Collected data entries:

=-=-=

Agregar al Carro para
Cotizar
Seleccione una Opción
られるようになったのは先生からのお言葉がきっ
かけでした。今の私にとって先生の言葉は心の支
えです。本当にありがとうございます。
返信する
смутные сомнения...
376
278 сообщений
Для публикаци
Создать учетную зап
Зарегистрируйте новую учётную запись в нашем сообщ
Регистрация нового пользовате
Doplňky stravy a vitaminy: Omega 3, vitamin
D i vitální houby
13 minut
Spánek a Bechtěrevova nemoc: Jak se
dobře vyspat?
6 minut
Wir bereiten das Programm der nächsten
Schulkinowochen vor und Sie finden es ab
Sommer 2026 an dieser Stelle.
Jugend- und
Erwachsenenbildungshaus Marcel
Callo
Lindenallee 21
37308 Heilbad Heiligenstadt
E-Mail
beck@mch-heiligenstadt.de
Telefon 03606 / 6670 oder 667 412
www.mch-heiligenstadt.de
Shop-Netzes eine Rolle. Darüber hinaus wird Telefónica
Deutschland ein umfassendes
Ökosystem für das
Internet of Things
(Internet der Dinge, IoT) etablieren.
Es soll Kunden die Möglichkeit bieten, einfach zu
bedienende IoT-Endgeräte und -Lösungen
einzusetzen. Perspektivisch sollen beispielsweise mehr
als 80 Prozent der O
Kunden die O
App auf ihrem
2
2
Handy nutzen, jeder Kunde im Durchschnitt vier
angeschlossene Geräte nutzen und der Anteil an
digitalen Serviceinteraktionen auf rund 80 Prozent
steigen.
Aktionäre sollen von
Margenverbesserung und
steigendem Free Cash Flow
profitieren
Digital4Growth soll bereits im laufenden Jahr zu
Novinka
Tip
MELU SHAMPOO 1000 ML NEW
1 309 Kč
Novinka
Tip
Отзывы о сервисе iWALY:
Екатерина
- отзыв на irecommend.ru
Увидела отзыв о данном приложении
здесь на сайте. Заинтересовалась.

=-=-=

** Task description **
The entries above must each be repeated exactly.

** Answer to the exercise **
Agregar al Carro para
Cotizar
Seleccione una Opción
られるようになったのは先生からのお言葉がきっ
かけでした。今の私にとって先生の言葉は心の支
えです。本当にありがとうございます。
返信する
смутные сомнения...
376
278 сообщений
Для публикаци
Создать учетную зап
Зарегистрируйте новую учётную запись в нашем сообщ
Регистрация нового пользовате
Doplňky stravy a vitaminy: Omega 3, vitamin
D i vitální houby
13 minut
Spánek a Bechtěrevova nemoc: Jak se
dobře vyspat?
6 minut
Wir bereiten das Programm der nächsten
Schulkinowochen vor und Sie finden es ab
Sommer 2026 an dieser Stelle.
Jugend- und
Erwachsenenbildungshaus Marcel
Callo
Lindenallee 21
37308 Heilbad Heiligenstadt
E-Mail
beck@mch-heiligenstadt.de
Telefon 03606 / 6670 oder 667 412
www.mch-heiligenstadt.de
Shop-Netzes eine Rolle. Darüber hinaus wird Telefónica
Deutschland ein umfassendes
Ökosystem für das
Internet of Things
(Internet der Dinge, IoT) etablieren.
Es soll Kunden die Möglichkeit bieten, einfach zu
bedienende IoT-Endgeräte und -Lösungen
einzusetzen. Perspektivisch sollen beispielsweise mehr
als 80 Prozent der O
Kunden die O
App auf ihrem
2
2
Handy nutzen, jeder Kunde im Durchschnitt vier
angeschlossene Geräte nutzen und der Anteil an
digitalen Serviceinteraktionen auf rund 80 Prozent
steigen.
Aktionäre sollen von
Margenverbesserung und
steigendem Free Cash Flow
profitieren
Digital4Growth soll bereits im laufenden Jahr zu
Novinka
Tip
MELU SHAMPOO 1000 ML NEW
1 309 Kč
Novinka
Tip
Отзывы о сервисе iWALY:
Екатерина
- отзыв на irecommend.ru
Увидела отзыв о данном приложении
здесь на сайте. Заинтересовалась.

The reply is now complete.